Hold Me (Hellblazer #27) Writer: Neil Gaiman Artist: Dave McKean

Written in 1990 by a pre-celebrity Neil Gaiman and illustrated by his regular Sandman cover artist Dave McKean, Hold Me is a perennial fan favorite, often held up as the best single-issue story in the series. It’s a quiet little ghost story in which zeitgeist-y thematic concerns like the AIDS crisis, urban blight and homelessness underlie but never overshadow what is, in essence, a poignant and intimate look at the loneliness of cities. A 24-page ode to empathy, Hold Me reveals a kinder side of Constantine, one that’s usually buried under several crusty layers of misanthropy, selfishness, and nicotine. Multimedia master Dave McKean goes old-school with this one, draping Gaiman’s melancholy script in a depthless gloom of scratchy pencils and impenetrable shadows.

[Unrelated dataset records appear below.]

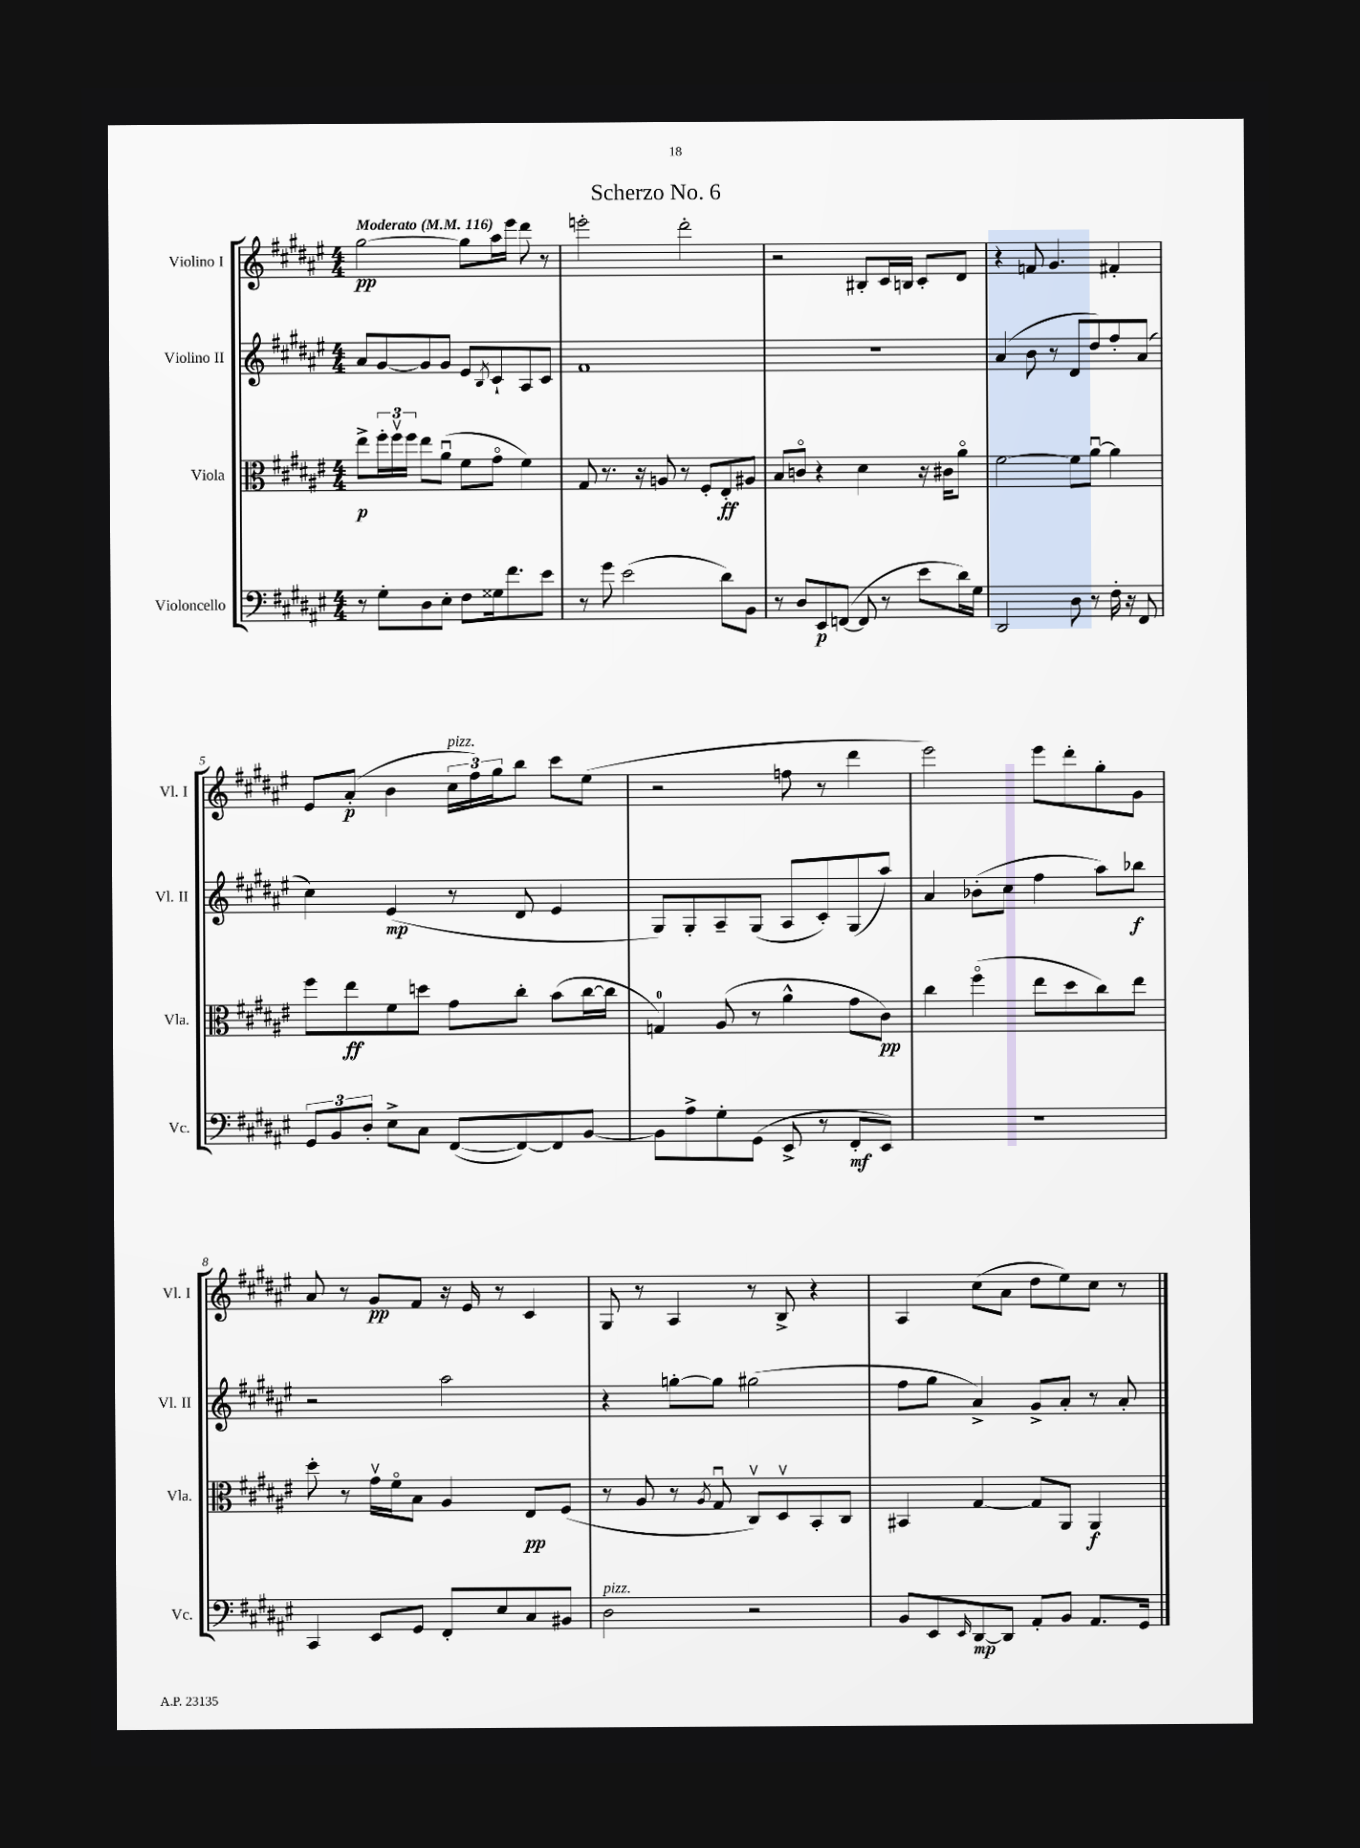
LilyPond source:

\header { title = "Scherzo No. 6" }
<<
\new StaffGroup <<
\new Staff = "s0" \with { instrumentName = "Violino I" shortInstrumentName = "Vl. I" } {
    \clef treble \key fis \major \numericTimeSignature \time 4/4 \tempo "Moderato" 4 = 116
    gis''2~\pp gis''8 ais''16 eis'''16 dis'''8 r8 |
    e'''2-. dis'''2-. |
    r2 bis8-. cis'16 b16 cis'8-. dis'8 |
    r4 f'8 gis'4. fis'4-. |
    eis'8 ais'8-.\p( b'4 \tuplet 3/2 { cis''16^\markup { \italic "pizz." } fis''16) gis''16 } b''8 cis'''8 eis''8( |
    r2 f''8 r8 dis'''4 |
    eis'''2) eis'''8 dis'''8-. gis''8-. gis'8 |
    ais'8 r8 gis'8\pp fis'8 r16 eis'16 r8 cis'4 |
    gis8 r8 ais4 r8 b8-> r4 |
    ais4 cis''8( ais'8 dis''8 eis''8) cis''8 r8 \bar "|." |
}
\new Staff = "s1" \with { instrumentName = "Violino II" shortInstrumentName = "Vl. II" } {
    \clef treble \key fis \major \numericTimeSignature \time 4/4
    ais'8 gis'8~ gis'8 gis'8 eis'8 \acciaccatura { b8 } cis'8-! ais8 cis'8 |
    fis'1 |
    R1 |
    ais'4( b'8 r8 dis'8 dis''8) fis''8-. ais'8( |
    cis''4) eis'4\mp( r8 dis'8 eis'4 |
    gis8) gis8-. ais8-- gis8( ais8 cis'8-.) gis8( ais''8) |
    ais'4 bes'8-.( cis''8 fis''4 ais''8) bes''8\f |
    r2 ais''2 |
    r4 g''8~-. g''8 gis''2( |
    fis''8 gis''8 ais'4->) gis'8-> ais'8-. r8 ais'8-. \bar "|." |
}
\new Staff = "s2" \with { instrumentName = "Viola" shortInstrumentName = "Vla." } {
    \clef alto \key fis \major \numericTimeSignature \time 4/4
    eis''8->\p \tuplet 3/2 { fis''16-. fis''16\upbow fis''16 } eis''8 ais'8\downbow( fis'8 gis'8\flageolet fis'4) |
    gis8 r8. r16 a8 r8 fis8-. eis8-.\ff ais8 |
    b8 c'8\flageolet r4 dis'4 r16 cis'16 ais'8\flageolet |
    fis'2~ fis'8 ais'8~\downbow ais'4 |
    fis''8 eis''8\ff fis'8 d''8 gis'8 cis''8-. b'8( cis''16~ cis''16 |
    g4-0) ais8( r8 ais'4-^ gis'8 cis'8\pp) |
    cis''4 fis''4\flageolet( eis''8 dis''8 cis''8) eis''8 |
    dis''8-. r8 gis'16\upbow fis'16\flageolet b8 ais4 eis8\pp fis8( |
    r8 ais8 r8 \acciaccatura { ais8 } gis8\downbow cis8\upbow) dis8\upbow b,8-. cis8 |
    bis,4 gis4~ gis8 ais,8 ais,4\f \bar "|." |
}
\new Staff = "s3" \with { instrumentName = "Violoncello" shortInstrumentName = "Vc." } {
    \clef bass \key fis \major \numericTimeSignature \time 4/4
    r8 gis8-. dis8 eis8-. fis8 gisis16 fis'8. eis'8 |
    r8 gis'8 eis'2( dis'8) b,8 |
    r8 dis8 eis,8\p f,8~( f,8 r8 eis'8 dis'16) gis16 |
    dis,2 dis8 r8 fis16-. r16 fis,8 |
    \tuplet 3/2 { gis,8 b,8 dis8-. } eis8-> cis8 fis,8~( fis,8~) fis,8 b,8~ |
    b,8 ais8-> gis8-. gis,8( eis,8-> r8 fis,8-.\mf eis,8) |
    R1 |
    cis,4 eis,8 gis,8 fis,8-. eis8 cis8 bis,8 |
    dis2^\markup { \italic "pizz." } r2 |
    b,8 eis,8 \grace { eis,16 } dis,8~\mp dis,8 ais,8-. b,8 ais,8. gis,16 \bar "|." |
}
>>
>>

Dangerous Habits (Hellblazer #41-46)Writer: Garth Ennis Artist: Will Simpson

Widely considered the definitive Hellblazer arc and very loosely adapted into the much-maligned 2005 film Constantine, Dangerous Habits represents a major shift in tone for the series. The first story by Irish writer Garth Ennis after he took over from Jamie Delano, it switches gears from the political to the personal, casting Constantine as a tragic figure trapped in a destructive nexus of intense self-loathing and incipient alcoholism. Beginning with him hitting rock bottom with a diagnosis of lung cancer, the arc follows Constantine as he gets his mojo back in a series of Faustian negotiations with various Hellish notables. Ennis deploys all the major hallmarks of his writing — ill-fated romance, sardonic twists on Judeo-Christian mythology, a strong streak of kiss-me-I’m-Irish sentimentality — many of which go on to become irritating and overdone in his later work. In Dangerous Habits, they come together perfectly in what remains one of Hellblazer’s most compulsively rereadable stories.

Art by: Tim Bradstreet

Freezes Over (Hellblazer #157-163) Writer: Brian Azzarello Artist: Marcelo Frusin

As one of the few Americans ever to write Hellblazer, Azzarello gets a lot of (sometimes deserved) flak for failing to capture Constantine’s voice and for turning him into the perpetually leering focus of several pointlessly lurid story arcs. However, given that Azzarello was the only writer to transplant the series to America for 30 issues or so, his run may well inspire a stretch or two of the TV series. If that turns out to be the case, the writers would do well to cannibalize Freezes Over, a wintry and claustrophobic bit of business that’s more akin to a strong episode of Fargo than the average horror movie. It finds our hero trapped by a storm in a Midwestern diner whose odd mix of patrons may or may not be filled out by a complement of serial killers and armed robbers. In the longstanding tradition of single location thrillers, no one is who they appear to be and Constantine has to rely almost exclusively on his wits. Azzarello rarely delivered a three-dimensional Constantine but he did fully grasp — and dial up to 11 — the character’s discomfiting ruthless streak.

Art by: Leonardo Manco

All His Engines (Standalone Graphic Novel) Writer: Mike Carey Artist: Leonardo Manco

All His Engines plays like a compilation of John Constantine’s greatest hits, baking many of his defining traits and some of the series’ favorite narrative devices — supernatural plagues, a Big Bad derived from mythological sources, culture clashes, Machiavellian approaches to paranormal problems — into a dynamic standalone tale. Hellblazer veteran (and accomplished novelist) Mike Carey reconciles years of disparate takes on Constantine into a single eloquent whole and successfully fleshes out the relationship between him and long-suffering friend and driver Chas. Leonardo Manco’s art enhances the noirish atmosphere, his trademark muddy browns well suited to the twilit Los Angeles setting. Stuffed with baroque horror set-pieces, cinematic plotting and clever dialogue, it’s a perfect one-stop introduction to the character.